I would suggest that our entire continent remains at risk until the African University, in the context of a continental reawakening, regains its soul. Among other things, a successful continental reawakening requires multiple sources of creativity. The collective mind that produces our proverbs should enable the greatest numbers of the citizens of Africa to participate in productive activity driven by their creative genius.
The unlocking of this genius will require, among other things, that we eliminate gender discrimination and oppression. The programmes pioneered over the past twenty years by the ACU to enhance the participation and profile of women in the governance of universities will need to be intensified in the new global partnership, to enable African women to take their rightful place in our universities.
In this way, the new Africa can only be a product of the creative interface between the public, the private, and civic sector domains. It must win and enjoy the respect of the whole of society and must be accessible to all. In this context, a university should not be an enclave or an ivory tower whose curricula and programmes have little relation to the society in which it operates.
At the same time, education must be accorded recognition as a space for unfettered intellectual enquiry. It must be trusted for its critical objectivity, its quality and for its capacity for public accountability.
The spirit of the African University is more than the sum total of its outreach projects, now called social responsibility. It includes fully acknowledging and restoring dignity to the self-actualising activities of teaching, learning, and the search for new knowledge; and recognising the capacity of the human intellect to liberate through questioning and disputation.
It includes finding cures for diseases that have depopulated our continent for centuries; and discovering inventive and sustainable ways of ending poverty through successful entrepreneurship. It also means making sure that in the design of our history syllabi, African history is not confined to the beginning and end of colonialism.
This spirit of African University should stimulate our imaginations and our sense of identity.
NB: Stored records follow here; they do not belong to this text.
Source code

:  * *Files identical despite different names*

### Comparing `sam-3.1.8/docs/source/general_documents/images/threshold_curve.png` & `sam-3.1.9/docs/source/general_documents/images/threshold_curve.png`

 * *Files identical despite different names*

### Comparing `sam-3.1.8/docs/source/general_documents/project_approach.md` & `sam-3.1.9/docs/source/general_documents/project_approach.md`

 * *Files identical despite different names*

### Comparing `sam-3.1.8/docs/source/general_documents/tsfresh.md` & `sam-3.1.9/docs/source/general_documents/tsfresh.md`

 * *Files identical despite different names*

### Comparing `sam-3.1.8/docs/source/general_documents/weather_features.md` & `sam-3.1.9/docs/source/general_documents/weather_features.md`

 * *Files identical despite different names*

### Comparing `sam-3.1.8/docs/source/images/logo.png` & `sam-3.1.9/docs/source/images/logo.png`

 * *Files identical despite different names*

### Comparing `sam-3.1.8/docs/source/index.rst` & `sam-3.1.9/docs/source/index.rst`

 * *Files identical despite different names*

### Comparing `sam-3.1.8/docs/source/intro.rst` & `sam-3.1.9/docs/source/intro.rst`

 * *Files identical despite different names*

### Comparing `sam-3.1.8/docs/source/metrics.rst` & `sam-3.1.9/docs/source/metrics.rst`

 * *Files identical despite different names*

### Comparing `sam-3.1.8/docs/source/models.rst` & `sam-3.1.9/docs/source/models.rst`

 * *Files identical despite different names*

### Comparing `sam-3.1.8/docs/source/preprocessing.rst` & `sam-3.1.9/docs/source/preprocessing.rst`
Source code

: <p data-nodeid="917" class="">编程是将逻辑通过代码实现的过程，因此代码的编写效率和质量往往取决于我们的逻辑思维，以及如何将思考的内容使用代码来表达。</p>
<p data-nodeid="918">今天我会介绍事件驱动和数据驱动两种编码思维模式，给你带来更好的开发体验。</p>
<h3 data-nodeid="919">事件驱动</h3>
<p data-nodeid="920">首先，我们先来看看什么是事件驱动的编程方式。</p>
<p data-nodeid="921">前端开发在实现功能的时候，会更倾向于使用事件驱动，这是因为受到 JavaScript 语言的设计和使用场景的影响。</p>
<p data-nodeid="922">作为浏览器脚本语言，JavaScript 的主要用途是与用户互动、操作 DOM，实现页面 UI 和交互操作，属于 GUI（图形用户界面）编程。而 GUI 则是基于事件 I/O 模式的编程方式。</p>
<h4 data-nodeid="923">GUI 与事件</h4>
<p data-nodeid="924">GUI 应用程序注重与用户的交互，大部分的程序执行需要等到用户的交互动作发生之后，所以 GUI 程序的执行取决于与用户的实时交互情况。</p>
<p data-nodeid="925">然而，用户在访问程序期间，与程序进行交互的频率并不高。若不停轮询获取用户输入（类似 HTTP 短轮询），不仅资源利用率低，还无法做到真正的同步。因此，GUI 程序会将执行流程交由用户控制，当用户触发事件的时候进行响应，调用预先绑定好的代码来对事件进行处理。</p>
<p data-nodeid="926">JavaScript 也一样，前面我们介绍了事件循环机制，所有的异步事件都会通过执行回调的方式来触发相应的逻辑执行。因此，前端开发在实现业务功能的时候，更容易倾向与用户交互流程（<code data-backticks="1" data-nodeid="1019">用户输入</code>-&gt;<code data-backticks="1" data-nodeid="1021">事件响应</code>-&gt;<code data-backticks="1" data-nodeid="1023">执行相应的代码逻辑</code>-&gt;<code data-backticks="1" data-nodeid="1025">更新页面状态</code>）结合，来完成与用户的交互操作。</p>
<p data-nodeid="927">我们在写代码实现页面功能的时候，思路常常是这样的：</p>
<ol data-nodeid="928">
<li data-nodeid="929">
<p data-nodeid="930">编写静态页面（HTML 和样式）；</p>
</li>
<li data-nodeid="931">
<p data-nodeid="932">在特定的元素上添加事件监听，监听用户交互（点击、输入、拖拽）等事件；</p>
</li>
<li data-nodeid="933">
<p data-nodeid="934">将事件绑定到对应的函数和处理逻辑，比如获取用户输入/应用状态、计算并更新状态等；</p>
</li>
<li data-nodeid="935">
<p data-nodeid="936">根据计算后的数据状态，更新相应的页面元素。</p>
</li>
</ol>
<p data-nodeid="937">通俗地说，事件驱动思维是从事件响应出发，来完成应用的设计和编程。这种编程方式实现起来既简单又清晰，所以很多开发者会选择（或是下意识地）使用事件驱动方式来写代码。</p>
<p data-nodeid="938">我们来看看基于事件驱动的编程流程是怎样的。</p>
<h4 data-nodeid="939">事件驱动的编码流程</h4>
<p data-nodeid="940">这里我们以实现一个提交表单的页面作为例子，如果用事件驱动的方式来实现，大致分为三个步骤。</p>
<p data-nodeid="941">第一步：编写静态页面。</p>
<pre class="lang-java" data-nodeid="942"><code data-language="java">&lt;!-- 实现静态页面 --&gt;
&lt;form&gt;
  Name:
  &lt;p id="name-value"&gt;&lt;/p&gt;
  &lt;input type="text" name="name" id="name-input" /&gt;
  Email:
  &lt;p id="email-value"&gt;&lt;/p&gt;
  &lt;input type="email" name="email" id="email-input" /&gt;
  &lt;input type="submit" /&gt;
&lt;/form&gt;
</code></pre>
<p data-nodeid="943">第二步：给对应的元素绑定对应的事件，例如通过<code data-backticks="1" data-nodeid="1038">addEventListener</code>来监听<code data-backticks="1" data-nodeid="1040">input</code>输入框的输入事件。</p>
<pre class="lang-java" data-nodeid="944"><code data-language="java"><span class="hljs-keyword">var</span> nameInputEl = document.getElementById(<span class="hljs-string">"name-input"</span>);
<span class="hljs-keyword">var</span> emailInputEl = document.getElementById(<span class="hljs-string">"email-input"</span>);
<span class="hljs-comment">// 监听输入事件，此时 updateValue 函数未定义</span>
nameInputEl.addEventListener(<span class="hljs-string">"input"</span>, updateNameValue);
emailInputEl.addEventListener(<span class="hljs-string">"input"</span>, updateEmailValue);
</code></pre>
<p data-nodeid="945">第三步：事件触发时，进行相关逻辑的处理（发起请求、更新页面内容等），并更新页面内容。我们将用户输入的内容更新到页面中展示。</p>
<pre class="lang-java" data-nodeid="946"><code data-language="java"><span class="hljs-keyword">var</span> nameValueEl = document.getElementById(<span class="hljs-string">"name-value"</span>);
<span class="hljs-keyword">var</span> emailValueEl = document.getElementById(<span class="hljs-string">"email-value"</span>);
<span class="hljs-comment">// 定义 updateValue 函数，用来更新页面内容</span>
Clearly, it includes restoring trust to academic leadership, academic leadership that sees as a central priority the development of university education that has at its heart a new kind of learning and teaching that fosters active citizens inspired by a healthy African pride.
I believe that effectively to give birth to the new, we must be angry at our past. In this context I now leave you with one more proverb, this time from Lesotho: "No matter how hot your anger may be, it cannot cook". The African university should make the real fire that cooks.